Segment Start: Task material
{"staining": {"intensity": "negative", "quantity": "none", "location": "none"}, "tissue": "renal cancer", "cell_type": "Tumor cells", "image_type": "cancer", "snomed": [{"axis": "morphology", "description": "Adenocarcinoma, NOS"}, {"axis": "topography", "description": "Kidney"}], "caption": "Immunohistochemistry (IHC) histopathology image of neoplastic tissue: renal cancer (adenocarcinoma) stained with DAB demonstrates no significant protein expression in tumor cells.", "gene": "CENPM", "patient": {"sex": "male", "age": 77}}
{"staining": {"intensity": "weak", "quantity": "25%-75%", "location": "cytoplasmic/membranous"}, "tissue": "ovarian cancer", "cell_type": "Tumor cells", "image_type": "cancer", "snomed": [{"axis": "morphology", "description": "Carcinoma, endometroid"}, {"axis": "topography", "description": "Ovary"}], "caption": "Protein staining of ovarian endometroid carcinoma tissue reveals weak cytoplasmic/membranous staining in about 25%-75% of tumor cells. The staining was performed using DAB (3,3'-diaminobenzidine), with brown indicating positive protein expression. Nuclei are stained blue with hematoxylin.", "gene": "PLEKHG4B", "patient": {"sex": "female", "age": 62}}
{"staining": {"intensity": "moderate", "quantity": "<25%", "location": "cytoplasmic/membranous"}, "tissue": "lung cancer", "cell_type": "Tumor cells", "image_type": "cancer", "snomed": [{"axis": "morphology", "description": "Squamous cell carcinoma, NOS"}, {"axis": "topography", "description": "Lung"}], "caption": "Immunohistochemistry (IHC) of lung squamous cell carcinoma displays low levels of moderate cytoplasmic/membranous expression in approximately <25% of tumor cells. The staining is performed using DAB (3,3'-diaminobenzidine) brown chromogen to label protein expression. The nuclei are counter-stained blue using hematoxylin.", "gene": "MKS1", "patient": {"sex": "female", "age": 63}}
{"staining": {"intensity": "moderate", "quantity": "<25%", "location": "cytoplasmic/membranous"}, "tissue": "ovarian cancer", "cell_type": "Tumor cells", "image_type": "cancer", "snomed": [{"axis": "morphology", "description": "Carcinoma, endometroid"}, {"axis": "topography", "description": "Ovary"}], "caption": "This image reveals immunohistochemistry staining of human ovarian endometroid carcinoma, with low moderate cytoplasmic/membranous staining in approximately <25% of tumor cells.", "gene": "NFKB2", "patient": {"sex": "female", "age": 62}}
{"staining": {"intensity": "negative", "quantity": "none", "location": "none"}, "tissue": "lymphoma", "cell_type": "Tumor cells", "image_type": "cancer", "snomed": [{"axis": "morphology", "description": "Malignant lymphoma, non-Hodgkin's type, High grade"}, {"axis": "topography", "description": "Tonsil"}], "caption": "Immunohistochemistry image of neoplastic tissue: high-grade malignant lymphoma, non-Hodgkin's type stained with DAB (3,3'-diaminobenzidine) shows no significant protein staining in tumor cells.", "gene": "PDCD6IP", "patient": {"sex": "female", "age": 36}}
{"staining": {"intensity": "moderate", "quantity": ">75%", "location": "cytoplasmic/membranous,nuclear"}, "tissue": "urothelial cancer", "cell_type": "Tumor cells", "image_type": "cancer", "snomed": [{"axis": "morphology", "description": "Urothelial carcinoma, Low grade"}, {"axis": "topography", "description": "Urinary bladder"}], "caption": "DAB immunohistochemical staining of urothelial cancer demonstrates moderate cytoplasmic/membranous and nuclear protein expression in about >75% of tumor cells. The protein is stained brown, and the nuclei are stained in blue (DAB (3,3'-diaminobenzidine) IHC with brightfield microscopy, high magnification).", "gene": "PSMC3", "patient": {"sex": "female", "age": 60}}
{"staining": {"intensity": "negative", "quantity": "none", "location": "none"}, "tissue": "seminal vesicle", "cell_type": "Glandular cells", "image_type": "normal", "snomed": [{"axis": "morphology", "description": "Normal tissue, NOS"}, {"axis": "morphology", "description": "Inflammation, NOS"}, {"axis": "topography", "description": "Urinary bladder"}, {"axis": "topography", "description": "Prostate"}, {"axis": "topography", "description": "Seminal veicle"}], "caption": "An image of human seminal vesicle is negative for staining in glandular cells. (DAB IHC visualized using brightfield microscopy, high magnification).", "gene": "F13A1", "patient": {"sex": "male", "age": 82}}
Segment End: Task material
= What you should do =
Write out the entire listing so that each line matches the original exactly.

= Output below =
{"staining": {"intensity": "negative", "quantity": "none", "location": "none"}, "tissue": "renal cancer", "cell_type": "Tumor cells", "image_type": "cancer", "snomed": [{"axis": "morphology", "description": "Adenocarcinoma, NOS"}, {"axis": "topography", "description": "Kidney"}], "caption": "Immunohistochemistry (IHC) histopathology image of neoplastic tissue: renal cancer (adenocarcinoma) stained with DAB demonstrates no significant protein expression in tumor cells.", "gene": "CENPM", "patient": {"sex": "male", "age": 77}}
{"staining": {"intensity": "weak", "quantity": "25%-75%", "location": "cytoplasmic/membranous"}, "tissue": "ovarian cancer", "cell_type": "Tumor cells", "image_type": "cancer", "snomed": [{"axis": "morphology", "description": "Carcinoma, endometroid"}, {"axis": "topography", "description": "Ovary"}], "caption": "Protein staining of ovarian endometroid carcinoma tissue reveals weak cytoplasmic/membranous staining in about 25%-75% of tumor cells. The staining was performed using DAB (3,3'-diaminobenzidine), with brown indicating positive protein expression. Nuclei are stained blue with hematoxylin.", "gene": "PLEKHG4B", "patient": {"sex": "female", "age": 62}}
{"staining": {"intensity": "moderate", "quantity": "<25%", "location": "cytoplasmic/membranous"}, "tissue": "lung cancer", "cell_type": "Tumor cells", "image_type": "cancer", "snomed": [{"axis": "morphology", "description": "Squamous cell carcinoma, NOS"}, {"axis": "topography", "description": "Lung"}], "caption": "Immunohistochemistry (IHC) of lung squamous cell carcinoma displays low levels of moderate cytoplasmic/membranous expression in approximately <25% of tumor cells. The staining is performed using DAB (3,3'-diaminobenzidine) brown chromogen to label protein expression. The nuclei are counter-stained blue using hematoxylin.", "gene": "MKS1", "patient": {"sex": "female", "age": 63}}
{"staining": {"intensity": "moderate", "quantity": "<25%", "location": "cytoplasmic/membranous"}, "tissue": "ovarian cancer", "cell_type": "Tumor cells", "image_type": "cancer", "snomed": [{"axis": "morphology", "description": "Carcinoma, endometroid"}, {"axis": "topography", "description": "Ovary"}], "caption": "This image reveals immunohistochemistry staining of human ovarian endometroid carcinoma, with low moderate cytoplasmic/membranous staining in approximately <25% of tumor cells.", "gene": "NFKB2", "patient": {"sex": "female", "age": 62}}
{"staining": {"intensity": "negative", "quantity": "none", "location": "none"}, "tissue": "lymphoma", "cell_type": "Tumor cells", "image_type": "cancer", "snomed": [{"axis": "morphology", "description": "Malignant lymphoma, non-Hodgkin's type, High grade"}, {"axis": "topography", "description": "Tonsil"}], "caption": "Immunohistochemistry image of neoplastic tissue: high-grade malignant lymphoma, non-Hodgkin's type stained with DAB (3,3'-diaminobenzidine) shows no significant protein staining in tumor cells.", "gene": "PDCD6IP", "patient": {"sex": "female", "age": 36}}
{"staining": {"intensity": "moderate", "quantity": ">75%", "location": "cytoplasmic/membranous,nuclear"}, "tissue": "urothelial cancer", "cell_type": "Tumor cells", "image_type": "cancer", "snomed": [{"axis": "morphology", "description": "Urothelial carcinoma, Low grade"}, {"axis": "topography", "description": "Urinary bladder"}], "caption": "DAB immunohistochemical staining of urothelial cancer demonstrates moderate cytoplasmic/membranous and nuclear protein expression in about >75% of tumor cells. The protein is stained brown, and the nuclei are stained in blue (DAB (3,3'-diaminobenzidine) IHC with brightfield microscopy, high magnification).", "gene": "PSMC3", "patient": {"sex": "female", "age": 60}}
{"staining": {"intensity": "negative", "quantity": "none", "location": "none"}, "tissue": "seminal vesicle", "cell_type": "Glandular cells", "image_type": "normal", "snomed": [{"axis": "morphology", "description": "Normal tissue, NOS"}, {"axis": "morphology", "description": "Inflammation, NOS"}, {"axis": "topography", "description": "Urinary bladder"}, {"axis": "topography", "description": "Prostate"}, {"axis": "topography", "description": "Seminal veicle"}], "caption": "An image of human seminal vesicle is negative for staining in glandular cells. (DAB IHC visualized using brightfield microscopy, high magnification).", "gene": "F13A1", "patient": {"sex": "male", "age": 82}}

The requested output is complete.